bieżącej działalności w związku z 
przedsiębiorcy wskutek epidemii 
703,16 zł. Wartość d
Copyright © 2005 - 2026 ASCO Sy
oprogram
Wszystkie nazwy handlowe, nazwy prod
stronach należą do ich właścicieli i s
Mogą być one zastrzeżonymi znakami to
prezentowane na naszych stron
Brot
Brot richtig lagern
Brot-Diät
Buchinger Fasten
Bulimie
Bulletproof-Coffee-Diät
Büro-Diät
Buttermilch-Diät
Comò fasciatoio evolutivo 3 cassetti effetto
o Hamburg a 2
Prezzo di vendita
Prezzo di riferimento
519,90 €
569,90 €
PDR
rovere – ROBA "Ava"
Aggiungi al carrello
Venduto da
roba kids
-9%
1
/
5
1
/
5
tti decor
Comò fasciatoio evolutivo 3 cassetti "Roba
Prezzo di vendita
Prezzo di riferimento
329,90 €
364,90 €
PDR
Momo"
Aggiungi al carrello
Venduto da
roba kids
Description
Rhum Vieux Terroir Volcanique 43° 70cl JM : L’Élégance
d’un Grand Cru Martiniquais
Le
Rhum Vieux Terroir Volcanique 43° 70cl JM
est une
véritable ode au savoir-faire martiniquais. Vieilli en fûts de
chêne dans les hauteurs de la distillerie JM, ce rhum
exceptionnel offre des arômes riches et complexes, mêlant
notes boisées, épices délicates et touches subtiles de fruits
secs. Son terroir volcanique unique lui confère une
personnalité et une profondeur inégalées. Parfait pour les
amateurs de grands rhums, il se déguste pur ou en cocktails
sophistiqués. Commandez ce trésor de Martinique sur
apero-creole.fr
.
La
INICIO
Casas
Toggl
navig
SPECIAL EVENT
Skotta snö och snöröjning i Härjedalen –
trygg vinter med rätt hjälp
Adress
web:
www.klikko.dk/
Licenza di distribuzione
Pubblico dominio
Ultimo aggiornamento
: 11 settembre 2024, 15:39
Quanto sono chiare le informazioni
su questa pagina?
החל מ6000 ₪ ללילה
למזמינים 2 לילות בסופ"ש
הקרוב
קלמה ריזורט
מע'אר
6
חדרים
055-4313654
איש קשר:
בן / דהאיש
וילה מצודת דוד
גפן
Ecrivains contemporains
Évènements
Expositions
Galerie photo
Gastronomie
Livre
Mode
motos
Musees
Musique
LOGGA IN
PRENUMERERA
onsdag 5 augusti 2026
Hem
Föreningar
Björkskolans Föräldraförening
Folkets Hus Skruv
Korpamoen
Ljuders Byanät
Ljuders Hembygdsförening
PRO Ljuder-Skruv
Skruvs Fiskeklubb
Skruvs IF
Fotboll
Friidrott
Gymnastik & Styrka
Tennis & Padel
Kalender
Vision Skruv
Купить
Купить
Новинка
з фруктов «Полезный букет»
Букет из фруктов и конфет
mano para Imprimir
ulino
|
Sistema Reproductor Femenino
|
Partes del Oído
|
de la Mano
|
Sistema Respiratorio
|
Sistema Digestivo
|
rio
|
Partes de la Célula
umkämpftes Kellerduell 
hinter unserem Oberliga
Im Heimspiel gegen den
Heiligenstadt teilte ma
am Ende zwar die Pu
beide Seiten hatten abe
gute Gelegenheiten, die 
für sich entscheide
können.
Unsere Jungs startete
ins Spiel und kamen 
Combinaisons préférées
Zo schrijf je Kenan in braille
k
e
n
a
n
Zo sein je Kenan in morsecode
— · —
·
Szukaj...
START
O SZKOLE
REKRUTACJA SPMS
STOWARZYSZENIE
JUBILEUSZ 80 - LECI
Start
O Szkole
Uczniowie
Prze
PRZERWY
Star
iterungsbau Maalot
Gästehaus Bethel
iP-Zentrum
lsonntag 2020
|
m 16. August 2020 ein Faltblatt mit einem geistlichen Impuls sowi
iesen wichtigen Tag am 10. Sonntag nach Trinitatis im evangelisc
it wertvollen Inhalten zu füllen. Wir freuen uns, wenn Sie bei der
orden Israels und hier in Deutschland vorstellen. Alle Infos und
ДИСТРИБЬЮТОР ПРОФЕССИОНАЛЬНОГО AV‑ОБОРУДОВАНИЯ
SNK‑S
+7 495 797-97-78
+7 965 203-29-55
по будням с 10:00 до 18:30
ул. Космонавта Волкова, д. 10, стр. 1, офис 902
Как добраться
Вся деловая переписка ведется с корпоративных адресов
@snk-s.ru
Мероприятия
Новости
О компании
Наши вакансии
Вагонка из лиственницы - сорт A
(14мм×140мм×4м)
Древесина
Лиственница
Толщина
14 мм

========

## [Directions]
Your task is to retype the records above exactly.

## [Exercise response]
bieżącej działalności w związku z 
przedsiębiorcy wskutek epidemii 
703,16 zł. Wartość d
Copyright © 2005 - 2026 ASCO Sy
oprogram
Wszystkie nazwy handlowe, nazwy prod
stronach należą do ich właścicieli i s
Mogą być one zastrzeżonymi znakami to
prezentowane na naszych stron
Brot
Brot richtig lagern
Brot-Diät
Buchinger Fasten
Bulimie
Bulletproof-Coffee-Diät
Büro-Diät
Buttermilch-Diät
Comò fasciatoio evolutivo 3 cassetti effetto
o Hamburg a 2
Prezzo di vendita
Prezzo di riferimento
519,90 €
569,90 €
PDR
rovere – ROBA "Ava"
Aggiungi al carrello
Venduto da
roba kids
-9%
1
/
5
1
/
5
tti decor
Comò fasciatoio evolutivo 3 cassetti "Roba
Prezzo di vendita
Prezzo di riferimento
329,90 €
364,90 €
PDR
Momo"
Aggiungi al carrello
Venduto da
roba kids
Description
Rhum Vieux Terroir Volcanique 43° 70cl JM : L’Élégance
d’un Grand Cru Martiniquais
Le
Rhum Vieux Terroir Volcanique 43° 70cl JM
est une
véritable ode au savoir-faire martiniquais. Vieilli en fûts de
chêne dans les hauteurs de la distillerie JM, ce rhum
exceptionnel offre des arômes riches et complexes, mêlant
notes boisées, épices délicates et touches subtiles de fruits
secs. Son terroir volcanique unique lui confère une
personnalité et une profondeur inégalées. Parfait pour les
amateurs de grands rhums, il se déguste pur ou en cocktails
sophistiqués. Commandez ce trésor de Martinique sur
apero-creole.fr
.
La
INICIO
Casas
Toggl
navig
SPECIAL EVENT
Skotta snö och snöröjning i Härjedalen –
trygg vinter med rätt hjälp
Adress
web:
www.klikko.dk/
Licenza di distribuzione
Pubblico dominio
Ultimo aggiornamento
: 11 settembre 2024, 15:39
Quanto sono chiare le informazioni
su questa pagina?
החל מ6000 ₪ ללילה
למזמינים 2 לילות בסופ"ש
הקרוב
קלמה ריזורט
מע'אר
6
חדרים
055-4313654
איש קשר:
בן / דהאיש
וילה מצודת דוד
גפן
Ecrivains contemporains
Évènements
Expositions
Galerie photo
Gastronomie
Livre
Mode
motos
Musees
Musique
LOGGA IN
PRENUMERERA
onsdag 5 augusti 2026
Hem
Föreningar
Björkskolans Föräldraförening
Folkets Hus Skruv
Korpamoen
Ljuders Byanät
Ljuders Hembygdsförening
PRO Ljuder-Skruv
Skruvs Fiskeklubb
Skruvs IF
Fotboll
Friidrott
Gymnastik & Styrka
Tennis & Padel
Kalender
Vision Skruv
Купить
Купить
Новинка
з фруктов «Полезный букет»
Букет из фруктов и конфет
mano para Imprimir
ulino
|
Sistema Reproductor Femenino
|
Partes del Oído
|
de la Mano
|
Sistema Respiratorio
|
Sistema Digestivo
|
rio
|
Partes de la Célula
umkämpftes Kellerduell 
hinter unserem Oberliga
Im Heimspiel gegen den
Heiligenstadt teilte ma
am Ende zwar die Pu
beide Seiten hatten abe
gute Gelegenheiten, die 
für sich entscheide
können.
Unsere Jungs startete
ins Spiel und kamen 
Combinaisons préférées
Zo schrijf je Kenan in braille
k
e
n
a
n
Zo sein je Kenan in morsecode
— · —
·
Szukaj...
START
O SZKOLE
REKRUTACJA SPMS
STOWARZYSZENIE
JUBILEUSZ 80 - LECI
Start
O Szkole
Uczniowie
Prze
PRZERWY
Star
iterungsbau Maalot
Gästehaus Bethel
iP-Zentrum
lsonntag 2020
|
m 16. August 2020 ein Faltblatt mit einem geistlichen Impuls sowi
iesen wichtigen Tag am 10. Sonntag nach Trinitatis im evangelisc
it wertvollen Inhalten zu füllen. Wir freuen uns, wenn Sie bei der
orden Israels und hier in Deutschland vorstellen. Alle Infos und
ДИСТРИБЬЮТОР ПРОФЕССИОНАЛЬНОГО AV‑ОБОРУДОВАНИЯ
SNK‑S
+7 495 797-97-78
+7 965 203-29-55
по будням с 10:00 до 18:30
ул. Космонавта Волкова, д. 10, стр. 1, офис 902
Как добраться
Вся деловая переписка ведется с корпоративных адресов
@snk-s.ru
Мероприятия
Новости
О компании
Наши вакансии
Вагонка из лиственницы - сорт A
(14мм×140мм×4м)
Древесина
Лиственница
Толщина
14 мм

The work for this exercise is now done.